Extracted entries
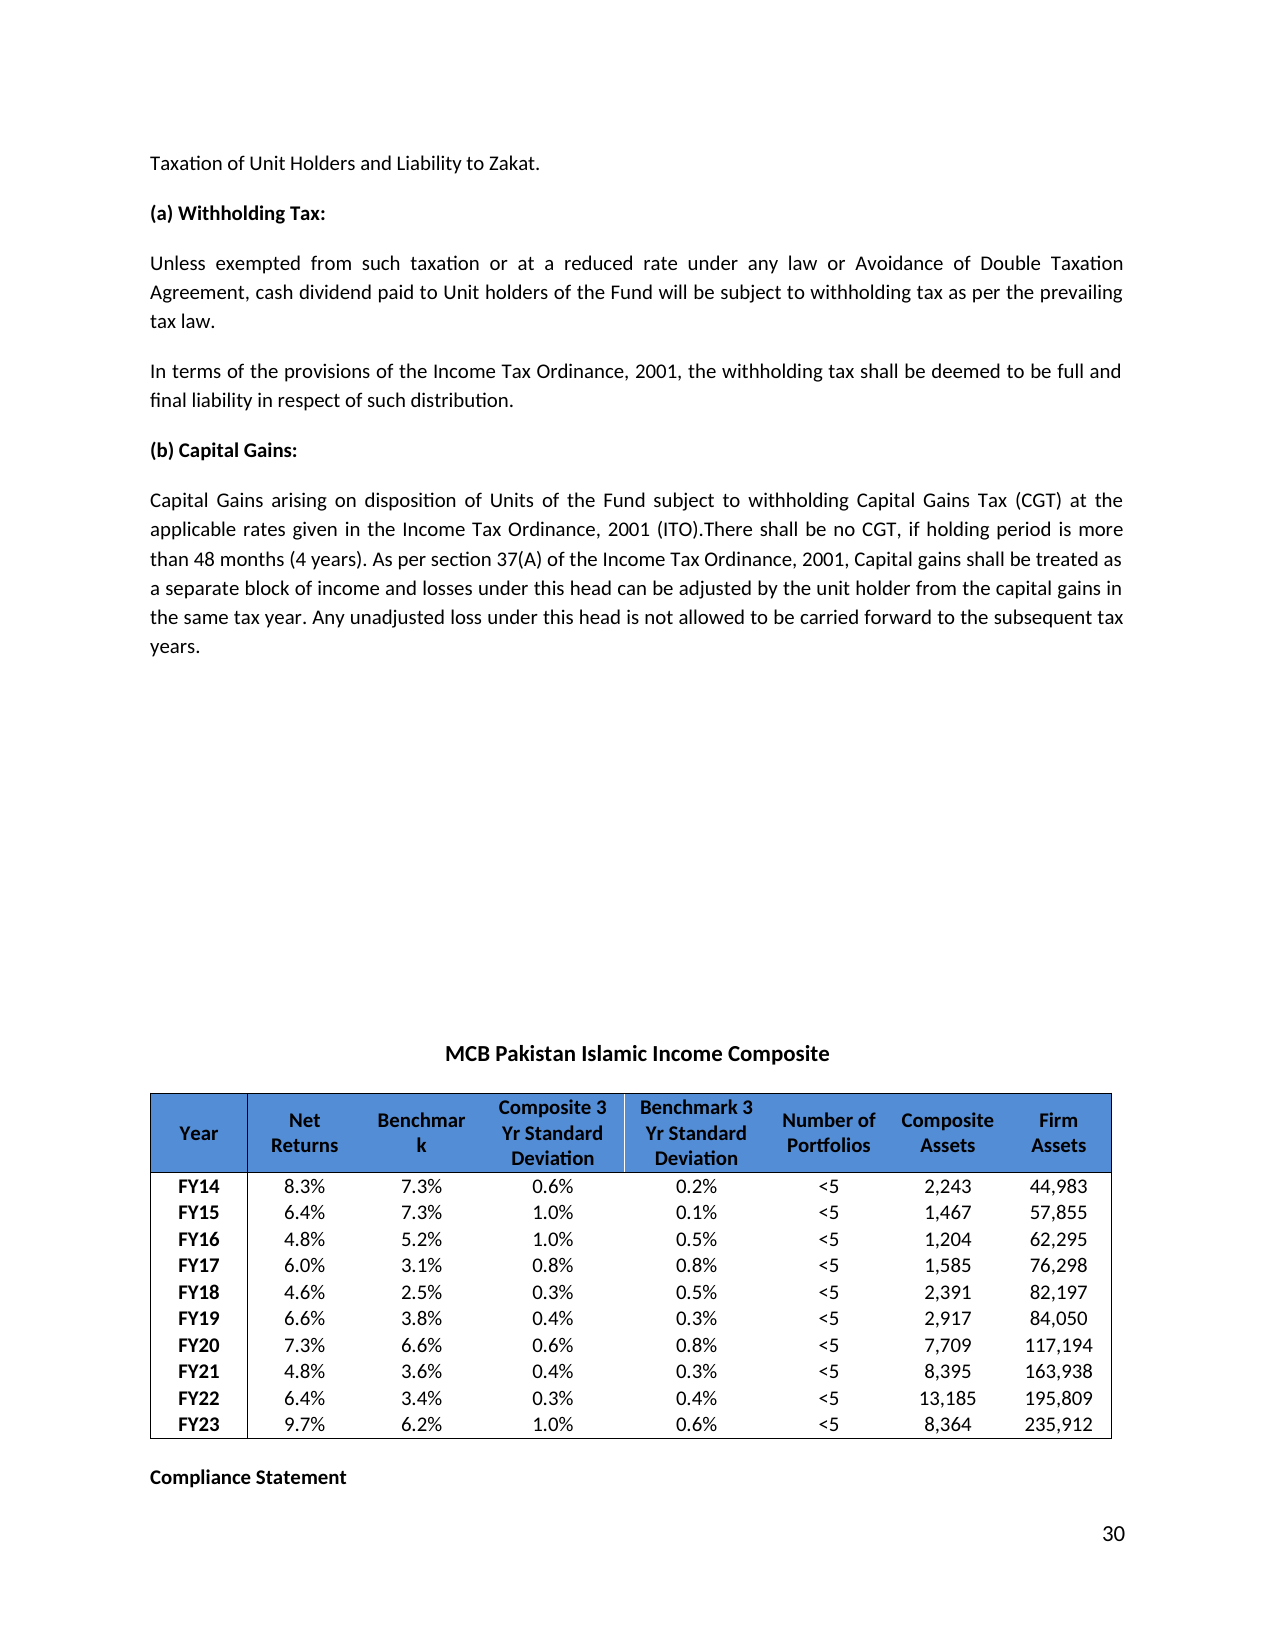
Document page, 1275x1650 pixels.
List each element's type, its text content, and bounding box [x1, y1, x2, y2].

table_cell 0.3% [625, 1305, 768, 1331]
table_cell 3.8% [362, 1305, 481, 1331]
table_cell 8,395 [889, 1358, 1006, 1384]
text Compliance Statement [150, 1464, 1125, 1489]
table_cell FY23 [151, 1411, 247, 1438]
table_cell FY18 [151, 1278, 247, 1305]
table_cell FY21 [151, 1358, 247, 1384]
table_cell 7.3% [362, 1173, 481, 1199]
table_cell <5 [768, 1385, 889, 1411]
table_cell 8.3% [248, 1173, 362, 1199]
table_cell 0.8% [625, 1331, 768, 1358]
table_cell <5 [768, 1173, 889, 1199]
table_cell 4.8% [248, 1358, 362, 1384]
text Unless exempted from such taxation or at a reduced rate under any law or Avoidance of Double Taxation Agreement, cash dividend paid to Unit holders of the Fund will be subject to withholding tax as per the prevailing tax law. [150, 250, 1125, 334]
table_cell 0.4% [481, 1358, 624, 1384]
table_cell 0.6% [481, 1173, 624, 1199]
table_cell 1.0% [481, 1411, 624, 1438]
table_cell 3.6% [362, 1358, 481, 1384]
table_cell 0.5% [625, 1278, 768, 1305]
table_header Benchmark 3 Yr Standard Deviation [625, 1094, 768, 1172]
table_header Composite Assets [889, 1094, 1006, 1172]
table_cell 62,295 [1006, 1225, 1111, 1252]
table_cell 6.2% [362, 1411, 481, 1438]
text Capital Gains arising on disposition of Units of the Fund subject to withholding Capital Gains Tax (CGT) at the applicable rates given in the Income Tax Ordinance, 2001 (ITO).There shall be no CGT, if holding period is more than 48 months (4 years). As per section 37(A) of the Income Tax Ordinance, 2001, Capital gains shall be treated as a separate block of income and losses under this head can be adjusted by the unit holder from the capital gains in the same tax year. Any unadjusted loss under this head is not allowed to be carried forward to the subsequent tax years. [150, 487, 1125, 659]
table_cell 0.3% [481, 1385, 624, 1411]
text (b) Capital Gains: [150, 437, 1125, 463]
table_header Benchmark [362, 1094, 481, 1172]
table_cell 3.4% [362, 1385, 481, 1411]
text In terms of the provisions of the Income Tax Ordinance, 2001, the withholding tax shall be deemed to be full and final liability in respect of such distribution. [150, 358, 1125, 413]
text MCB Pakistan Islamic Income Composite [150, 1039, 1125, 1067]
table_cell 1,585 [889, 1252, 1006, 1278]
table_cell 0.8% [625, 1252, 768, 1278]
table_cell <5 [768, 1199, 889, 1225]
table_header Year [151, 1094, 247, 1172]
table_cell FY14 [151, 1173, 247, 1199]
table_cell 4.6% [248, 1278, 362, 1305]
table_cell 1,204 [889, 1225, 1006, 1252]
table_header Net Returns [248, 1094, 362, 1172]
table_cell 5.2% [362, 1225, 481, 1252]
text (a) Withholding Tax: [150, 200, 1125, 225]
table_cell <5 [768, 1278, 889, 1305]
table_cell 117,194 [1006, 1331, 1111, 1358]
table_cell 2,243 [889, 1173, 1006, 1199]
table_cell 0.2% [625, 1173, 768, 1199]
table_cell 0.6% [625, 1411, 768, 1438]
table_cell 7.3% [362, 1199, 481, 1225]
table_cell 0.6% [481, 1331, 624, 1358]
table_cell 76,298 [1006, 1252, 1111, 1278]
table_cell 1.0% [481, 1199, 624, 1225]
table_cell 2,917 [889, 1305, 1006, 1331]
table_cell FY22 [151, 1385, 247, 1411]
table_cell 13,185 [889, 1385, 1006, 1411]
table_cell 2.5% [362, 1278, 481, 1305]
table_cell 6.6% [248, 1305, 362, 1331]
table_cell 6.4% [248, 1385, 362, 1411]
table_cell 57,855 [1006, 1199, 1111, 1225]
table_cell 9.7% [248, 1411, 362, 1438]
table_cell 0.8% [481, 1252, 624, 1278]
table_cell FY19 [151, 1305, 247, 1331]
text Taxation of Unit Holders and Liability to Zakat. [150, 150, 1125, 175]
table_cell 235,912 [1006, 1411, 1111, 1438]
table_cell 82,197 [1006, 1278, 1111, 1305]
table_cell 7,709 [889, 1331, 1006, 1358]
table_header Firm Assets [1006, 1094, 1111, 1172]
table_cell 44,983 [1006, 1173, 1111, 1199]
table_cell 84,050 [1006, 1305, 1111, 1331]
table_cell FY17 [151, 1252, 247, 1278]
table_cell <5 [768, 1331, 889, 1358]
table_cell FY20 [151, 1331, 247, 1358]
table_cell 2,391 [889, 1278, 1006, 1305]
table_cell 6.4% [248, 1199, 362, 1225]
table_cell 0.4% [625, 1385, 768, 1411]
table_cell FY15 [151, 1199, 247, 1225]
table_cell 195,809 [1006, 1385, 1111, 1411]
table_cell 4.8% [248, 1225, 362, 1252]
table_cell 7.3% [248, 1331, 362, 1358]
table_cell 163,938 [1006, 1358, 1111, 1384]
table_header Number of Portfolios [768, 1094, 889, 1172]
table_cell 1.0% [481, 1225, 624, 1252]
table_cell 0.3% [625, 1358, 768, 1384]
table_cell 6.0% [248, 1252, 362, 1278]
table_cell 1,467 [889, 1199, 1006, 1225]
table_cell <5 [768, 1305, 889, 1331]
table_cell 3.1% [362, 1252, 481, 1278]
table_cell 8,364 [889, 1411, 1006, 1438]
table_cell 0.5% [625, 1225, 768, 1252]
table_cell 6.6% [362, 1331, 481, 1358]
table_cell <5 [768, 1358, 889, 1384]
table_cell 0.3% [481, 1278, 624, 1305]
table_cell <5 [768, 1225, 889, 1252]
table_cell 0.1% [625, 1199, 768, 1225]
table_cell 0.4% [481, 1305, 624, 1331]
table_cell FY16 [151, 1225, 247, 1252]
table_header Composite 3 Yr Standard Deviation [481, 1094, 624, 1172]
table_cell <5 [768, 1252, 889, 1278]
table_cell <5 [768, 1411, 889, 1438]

Directions for this task
An exact copy of all the records, free of pictures, is the expected answer.

Problem solution
Document page, 1275x1650 pixels.
List each element's type, its text content, and bounding box [x1, y1, x2, y2].

table_cell 0.3% [625, 1305, 768, 1331]
table_cell 3.8% [362, 1305, 481, 1331]
table_cell 8,395 [889, 1358, 1006, 1384]
text Compliance Statement [150, 1464, 1125, 1489]
table_cell FY23 [151, 1411, 247, 1438]
table_cell FY18 [151, 1278, 247, 1305]
table_cell FY21 [151, 1358, 247, 1384]
table_cell 7.3% [362, 1173, 481, 1199]
table_cell <5 [768, 1385, 889, 1411]
table_cell 8.3% [248, 1173, 362, 1199]
table_cell 0.8% [625, 1331, 768, 1358]
table_cell <5 [768, 1173, 889, 1199]
table_cell 4.8% [248, 1358, 362, 1384]
text Unless exempted from such taxation or at a reduced rate under any law or Avoidance of Double Taxation Agreement, cash dividend paid to Unit holders of the Fund will be subject to withholding tax as per the prevailing tax law. [150, 250, 1125, 334]
table_cell 0.4% [481, 1358, 624, 1384]
table_cell 0.6% [481, 1173, 624, 1199]
table_cell 1.0% [481, 1411, 624, 1438]
table_cell 3.6% [362, 1358, 481, 1384]
table_cell 0.5% [625, 1278, 768, 1305]
table_header Benchmark 3 Yr Standard Deviation [625, 1094, 768, 1172]
table_header Composite Assets [889, 1094, 1006, 1172]
table_cell 62,295 [1006, 1225, 1111, 1252]
table_cell 6.2% [362, 1411, 481, 1438]
text Capital Gains arising on disposition of Units of the Fund subject to withholding Capital Gains Tax (CGT) at the applicable rates given in the Income Tax Ordinance, 2001 (ITO).There shall be no CGT, if holding period is more than 48 months (4 years). As per section 37(A) of the Income Tax Ordinance, 2001, Capital gains shall be treated as a separate block of income and losses under this head can be adjusted by the unit holder from the capital gains in the same tax year. Any unadjusted loss under this head is not allowed to be carried forward to the subsequent tax years. [150, 487, 1125, 659]
table_cell 0.3% [481, 1385, 624, 1411]
text (b) Capital Gains: [150, 437, 1125, 463]
table_header Benchmark [362, 1094, 481, 1172]
table_cell 3.4% [362, 1385, 481, 1411]
text In terms of the provisions of the Income Tax Ordinance, 2001, the withholding tax shall be deemed to be full and final liability in respect of such distribution. [150, 358, 1125, 413]
text MCB Pakistan Islamic Income Composite [150, 1039, 1125, 1067]
table_cell 1,585 [889, 1252, 1006, 1278]
table_cell 0.8% [625, 1252, 768, 1278]
table_cell <5 [768, 1199, 889, 1225]
table_header Year [151, 1094, 247, 1172]
table_cell FY14 [151, 1173, 247, 1199]
table_cell 4.6% [248, 1278, 362, 1305]
table_cell 1,204 [889, 1225, 1006, 1252]
table_header Net Returns [248, 1094, 362, 1172]
table_cell 5.2% [362, 1225, 481, 1252]
text (a) Withholding Tax: [150, 200, 1125, 225]
table_cell <5 [768, 1278, 889, 1305]
table_cell 117,194 [1006, 1331, 1111, 1358]
table_cell 2,243 [889, 1173, 1006, 1199]
table_cell 0.2% [625, 1173, 768, 1199]
table_cell 0.6% [625, 1411, 768, 1438]
table_cell 7.3% [362, 1199, 481, 1225]
table_cell 0.6% [481, 1331, 624, 1358]
table_cell 76,298 [1006, 1252, 1111, 1278]
table_cell 1.0% [481, 1199, 624, 1225]
table_cell 2,917 [889, 1305, 1006, 1331]
table_cell FY22 [151, 1385, 247, 1411]
table_cell 13,185 [889, 1385, 1006, 1411]
table_cell 2.5% [362, 1278, 481, 1305]
table_cell 6.6% [248, 1305, 362, 1331]
table_cell 6.4% [248, 1385, 362, 1411]
table_cell 57,855 [1006, 1199, 1111, 1225]
table_cell 9.7% [248, 1411, 362, 1438]
table_cell 0.8% [481, 1252, 624, 1278]
table_cell FY19 [151, 1305, 247, 1331]
text Taxation of Unit Holders and Liability to Zakat. [150, 150, 1125, 175]
table_cell 235,912 [1006, 1411, 1111, 1438]
table_cell 82,197 [1006, 1278, 1111, 1305]
table_cell 7,709 [889, 1331, 1006, 1358]
table_header Firm Assets [1006, 1094, 1111, 1172]
table_cell 44,983 [1006, 1173, 1111, 1199]
table_cell 84,050 [1006, 1305, 1111, 1331]
table_cell FY17 [151, 1252, 247, 1278]
table_cell <5 [768, 1331, 889, 1358]
table_cell FY20 [151, 1331, 247, 1358]
table_cell 2,391 [889, 1278, 1006, 1305]
table_cell 6.4% [248, 1199, 362, 1225]
table_cell 0.4% [625, 1385, 768, 1411]
table_cell FY15 [151, 1199, 247, 1225]
table_cell 195,809 [1006, 1385, 1111, 1411]
table_cell 4.8% [248, 1225, 362, 1252]
table_cell 7.3% [248, 1331, 362, 1358]
table_cell 163,938 [1006, 1358, 1111, 1384]
table_header Number of Portfolios [768, 1094, 889, 1172]
table_cell 1.0% [481, 1225, 624, 1252]
table_cell 0.3% [625, 1358, 768, 1384]
table_cell 6.0% [248, 1252, 362, 1278]
table_cell 1,467 [889, 1199, 1006, 1225]
table_cell <5 [768, 1305, 889, 1331]
table_cell 3.1% [362, 1252, 481, 1278]
table_cell 8,364 [889, 1411, 1006, 1438]
table_cell 0.5% [625, 1225, 768, 1252]
table_cell 6.6% [362, 1331, 481, 1358]
table_cell <5 [768, 1358, 889, 1384]
table_cell 0.3% [481, 1278, 624, 1305]
table_cell <5 [768, 1225, 889, 1252]
table_cell 0.1% [625, 1199, 768, 1225]
table_cell 0.4% [481, 1305, 624, 1331]
table_cell FY16 [151, 1225, 247, 1252]
table_header Composite 3 Yr Standard Deviation [481, 1094, 624, 1172]
table_cell <5 [768, 1252, 889, 1278]
table_cell <5 [768, 1411, 889, 1438]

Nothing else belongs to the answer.